» TEXT SEGMENT

Nicholas Onuf is usually credited with coining the term "constructivism" to describe theories that stress the socially constructed character of international relations.[2] Contemporary constructivist theory traces its roots to pioneering work not only by Onuf, but also by Richard K. Ashley, Martha Finnemore, Friedrich Kratochwil, John Ruggie, and Christian Reus-Smit. Nevertheless, Alexander Wendt is the best-known advocate of social constructivism in the field of international relations. Wendt’s 1992 article "Anarchy is What States Make of It: the Social Construction of Power Politics" published in International Organization laid the theoretical groundwork for challenging what he considered to be a flaw shared by both neorealists and neoliberal institutionalists, namely, a commitment to a (crude) form of materialism. By attempting to show that even such a core realist concept as "power politics" is socially constructed—that is, not given by nature and hence, capable of being transformed by human practice—Wendt opened the way for a generation of international relations scholars to pursue work in a wide range of issues from a constructivist perspective. Wendt further developed these ideas in his central work, Social Theory of International Politics (1999).[citation needed]

Since the late 1980s and early 1990s, constructivism has become one of the major schools of thought within international relations. John Ruggie[3] and Christian Reus-Smit[4] have identified several strands of constructivism. On the one hand, there are constructivist scholars such as Martha Finnemore, Kathryn Sikkink, Peter Katzenstein, Elizabeth Kier, and Alexander Wendt, whose work has been widely accepted within the mainstream IR community and has generated vibrant scholarly discussions among realists, liberals, institutionalists, and constructivists. On the other hand, there are radical constructivists who take discourse and linguistics more seriously.

» SUPPLIED MATERIAL
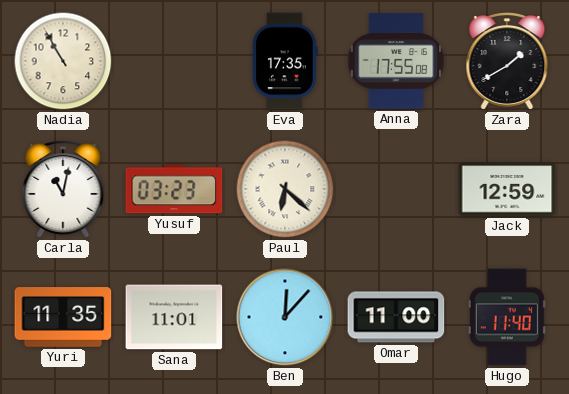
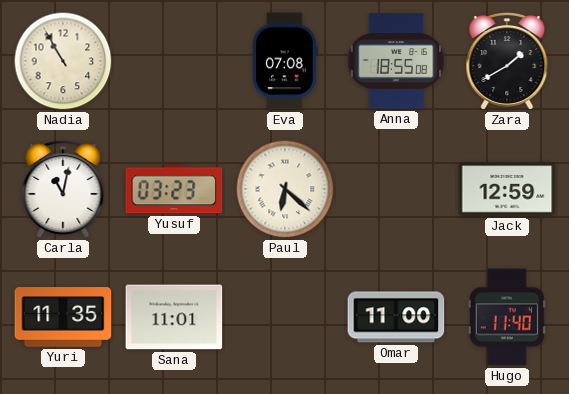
Eva: 17:35 -> 07:08
Anna: 17:55 -> 18:55
Ben: 12:07 -> none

» PROMPT
Copy the text on constructivism word for word from "Since the late" to "linguistics more seriously.". This material has no connection to the text on constructivism.

» COMPLETED EXERCISE
Since the late 1980s and early 1990s, constructivism has become one of the major schools of thought within international relations. John Ruggie[3] and Christian Reus-Smit[4] have identified several strands of constructivism. On the one hand, there are constructivist scholars such as Martha Finnemore, Kathryn Sikkink, Peter Katzenstein, Elizabeth Kier, and Alexander Wendt, whose work has been widely accepted within the mainstream IR community and has generated vibrant scholarly discussions among realists, liberals, institutionalists, and constructivists. On the other hand, there are radical constructivists who take discourse and linguistics more seriously.